Indexer as a service. Proof of concept

With a good indexer (low-cost, complete, fast, …), there would be an opportunity to build a special Explorer, a Where-Used/What-Used Explorer. All (related) data can be visualised in one click, without any further explicit searching or other actions to get to the final result. Only further navigation is needed to get to the result. It can/will open the blockchain to the user… for now, the Classic Explorers are the only small windows (with limited visibility) to the blockchain for end-users. These Explorers need frequent input of search arguments and selections from the user, who needs to be aware of the structure and interaction of the blockchain data.

From each entry-point (account, action, address, date, status, token, transaction, …), each result is only a few steps away, completely linked together.
The special/specific user-interface should do the most of the remaining job… after indexing and scrambling, exploring within a dynamic grid (…,parents,root,children,…) and navigation on the edge of web-standards (COULD BE A REAL BLOCKING PROBLEM !!!).

Maybe not needed for all data (blocks, chunks, access_keys), but very useful for other specific data in an end-user context (accounts, wallets, balances, transactions, receipts, staking, history, collectibles, nft’s, tokens, dates, …).

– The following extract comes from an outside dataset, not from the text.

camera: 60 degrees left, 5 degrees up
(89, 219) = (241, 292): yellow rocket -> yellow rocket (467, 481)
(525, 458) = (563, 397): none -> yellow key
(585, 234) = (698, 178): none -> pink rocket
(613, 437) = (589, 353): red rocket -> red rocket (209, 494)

As a result, NEAR would have a special blockchain explorer, with aspects of a personal organiser/wallet. Performance issues and web interface issues, but perfectly doable and it will open the blockchain to the end-user.
Aspects of personal organiser are memo’s, alerts, visual marks, duplicating and reordering, filtering , remembering navigation paths and more.
The user can organise his blockchain data and also other selected blockchain data in a way that helps him to better control his wallet.

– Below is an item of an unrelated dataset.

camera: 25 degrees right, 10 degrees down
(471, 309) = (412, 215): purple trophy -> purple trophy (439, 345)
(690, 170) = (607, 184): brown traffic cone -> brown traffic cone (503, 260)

Like a flat data file can have another dimension when imported in a spreadsheet, a filtered subset of a blockchain can better been displayed through a dynamic grid.

With a dynamic grid, I mean a grid that dynamically adds and removes columns and each column can display a hole filtered blockchain. The columns are dynamically created and linked per cell/item and the whole looks like an open book.

The book is virtually unlimited in size (cfr. blockchain), where each data-item/cell can become the root with his parents/grand-parents/… and children/grandchildren/… in a small configurable limited physical grid (from 7P > 3P/R/1C > 5C or the smallest grid with only 3 columns (3P > 2P/R > P/R/C > R/2C > 3C) where P=Parent Column, R=Root Column, C=Child Column. The grid scales/stretches differently in a Web page (7 columns or more), a mobile app (3 columns) or just 1 column if the wallet has lost it’s metadata. The last situation is comparable with the current “Recent Activity” backed by the Explorer via “View All”.

  1. Indexer as a Service.
  2. Scrambler as a Service.
  3. Dynamic Grid Explorer.
  4. Optional Organiser (with small local db needs).

I have included a simulation with really bad test data by means of 7 screenshots, that can simulate the grid navigation in a limited way.
The data is not really related, but just forced to be used as position fillers, to demonstrate the nature of the grid.
It would be much better with real data, because it’s all about the data. Because the data is so bad, it’s difficult to follow the dependancies/links by a first navigation. It just gives an impression of what I mean with a dynamic grid, a grid that generates the content of the next column for each individual selected cell/object. In the real grid every cell can become the next new root, with his parents/children and so, the navigation starts over without a limitation.

If you select one image, and then use the left and right arrows in a correct way (the left arrow, when going left until 3/green and the right arrow, when going to the right until 3/blue), you get an almost realistic simulation of the navigation.

The screenshots are not all very consistent, I mean they change the current selected cell in some cases (in the columns 1/green and 1/blue), this is not correct, but the result of making some mistakes/retries when taking the shots. And I was not willing to redo the previous shots. Its all about the global picture, don’t look at the details.